Steiner tree problem

Steiner tree for three points A, B, and C (note there are no direct connections between A, B, C). The Steiner point S is located at the Fermat point of the triangle ABC.

Solution for four points—note that there are two Steiner points, S₁ and S₂

The Steiner tree problem, or the minimum Steiner tree problem, named after Jakob Steiner, is a problem in combinatorial optimization, which may be formulated in a number of settings, with the common part being that it is required to find the shortest interconnect for a given set of objects.

The Steiner tree problem is superficially similar to the minimum spanning tree problem: given a set V of points (vertices), interconnect them by a network (graph) of shortest length, where the length is the sum of the lengths of all edges. The difference between the Steiner tree problem and the minimum spanning tree problem is that, in the Steiner tree problem, extra intermediate vertices and edges may be added to the graph in order to reduce the length of the spanning tree. These new vertices introduced to decrease the total length of connection are known as Steiner points or Steiner vertices. It has been proved that the resulting connection is a tree, known as the Steiner tree. There may be several Steiner trees for a given set of initial vertices.

The Steiner tree problem has applications in circuit layout or network design. Most versions of the Steiner tree problem are NP-complete. In fact, one of these was among Karp's original 21 NP-complete problems. Some restricted cases can be solved in polynomial time. In practice, heuristics are used.

Euclidean Steiner tree

The original problem was stated in the form that has become known as the Euclidean Steiner tree problem or geometric Steiner tree problem: Given N points in the plane, the goal is to connect them by lines of minimum total length in such a way that any two points may be interconnected by line segments either directly or via other points and line segments.

It may be shown that the connecting line segments do not intersect each other except at the endpoints and form a tree, hence the name of the problem.

For the Euclidean Steiner problem, points added to the graph (Steiner points) must have a degree of three, and the three edges incident to such a point must form three 120 degree angles^{[citation needed]}. It follows that the maximum number of Steiner points that a Steiner tree can have is N − 2, where N is the initial number of given points.

For N = 3, solution is given by a Steiner point located at the Fermat point of the triangle formed by the given points.
----------------------------------------
### BRIEF
Rewrite everything in the Steiner tree text from "The Steiner tree problem has" down to "heuristics are used.", replacing "heuristics" with "approximation algorithms".

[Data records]
----------------------------------------
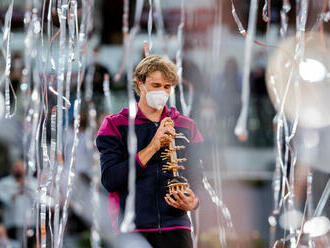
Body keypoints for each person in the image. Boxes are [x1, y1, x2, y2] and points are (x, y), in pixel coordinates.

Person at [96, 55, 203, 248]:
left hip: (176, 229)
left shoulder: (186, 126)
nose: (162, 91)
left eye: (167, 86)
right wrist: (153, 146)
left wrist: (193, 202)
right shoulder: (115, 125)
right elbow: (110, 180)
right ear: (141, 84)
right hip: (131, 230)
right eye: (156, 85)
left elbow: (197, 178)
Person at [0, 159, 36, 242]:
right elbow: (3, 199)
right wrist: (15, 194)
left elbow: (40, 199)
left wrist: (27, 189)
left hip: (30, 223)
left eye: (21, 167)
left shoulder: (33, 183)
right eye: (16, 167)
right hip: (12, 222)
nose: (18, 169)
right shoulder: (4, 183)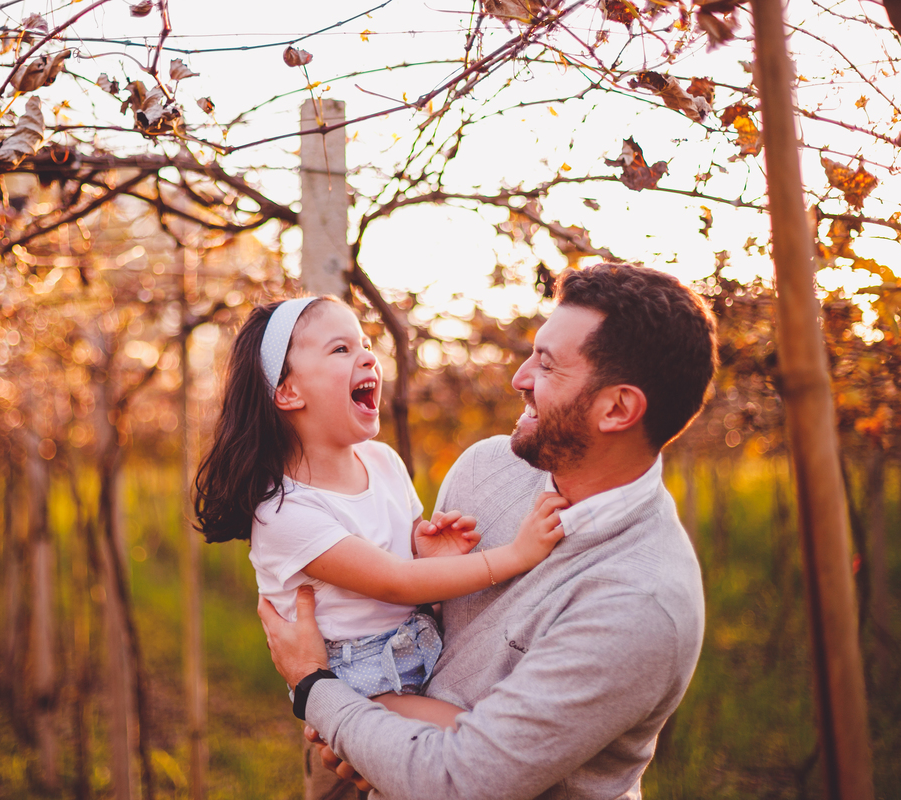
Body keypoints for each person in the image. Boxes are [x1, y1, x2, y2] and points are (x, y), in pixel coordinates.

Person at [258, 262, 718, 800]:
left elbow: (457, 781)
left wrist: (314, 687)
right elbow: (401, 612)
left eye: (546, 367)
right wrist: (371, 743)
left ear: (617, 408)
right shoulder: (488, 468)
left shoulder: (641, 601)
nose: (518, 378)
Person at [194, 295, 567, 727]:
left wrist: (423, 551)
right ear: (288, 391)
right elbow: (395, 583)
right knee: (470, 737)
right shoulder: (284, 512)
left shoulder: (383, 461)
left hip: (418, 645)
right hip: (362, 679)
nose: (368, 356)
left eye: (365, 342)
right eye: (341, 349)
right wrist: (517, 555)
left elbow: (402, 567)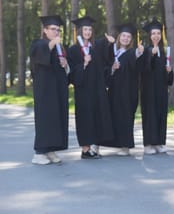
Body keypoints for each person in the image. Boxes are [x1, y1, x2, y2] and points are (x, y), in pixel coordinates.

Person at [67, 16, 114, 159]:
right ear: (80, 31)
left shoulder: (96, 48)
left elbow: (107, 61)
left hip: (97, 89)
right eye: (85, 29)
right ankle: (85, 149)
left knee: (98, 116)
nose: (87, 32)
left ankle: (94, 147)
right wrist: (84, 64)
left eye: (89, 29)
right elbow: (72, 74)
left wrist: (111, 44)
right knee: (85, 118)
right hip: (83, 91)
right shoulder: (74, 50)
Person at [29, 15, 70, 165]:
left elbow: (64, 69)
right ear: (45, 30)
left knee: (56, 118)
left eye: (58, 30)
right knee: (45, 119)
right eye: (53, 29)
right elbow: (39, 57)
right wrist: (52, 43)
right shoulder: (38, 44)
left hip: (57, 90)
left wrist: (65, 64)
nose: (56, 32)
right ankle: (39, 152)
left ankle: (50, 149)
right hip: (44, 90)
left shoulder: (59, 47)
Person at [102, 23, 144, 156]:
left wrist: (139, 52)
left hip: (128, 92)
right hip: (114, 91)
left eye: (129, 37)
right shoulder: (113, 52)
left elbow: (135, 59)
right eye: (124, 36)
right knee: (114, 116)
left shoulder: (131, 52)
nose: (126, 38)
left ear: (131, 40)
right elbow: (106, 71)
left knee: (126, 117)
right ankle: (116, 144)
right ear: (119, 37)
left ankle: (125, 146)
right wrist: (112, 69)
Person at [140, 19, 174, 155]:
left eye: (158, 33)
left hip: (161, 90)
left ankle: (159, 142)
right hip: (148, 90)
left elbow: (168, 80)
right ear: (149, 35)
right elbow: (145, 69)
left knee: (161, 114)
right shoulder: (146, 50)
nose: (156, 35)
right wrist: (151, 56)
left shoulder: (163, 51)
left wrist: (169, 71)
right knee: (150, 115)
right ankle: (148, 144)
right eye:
----------------------------------------
### RESULT BELOW
The Steiner tree problem has applications in circuit layout or network design. Most versions of the Steiner tree problem are NP-complete. In fact, one of these was among Karp's original 21 NP-complete problems. Some restricted cases can be solved in polynomial time. In practice, approximation algorithms are used.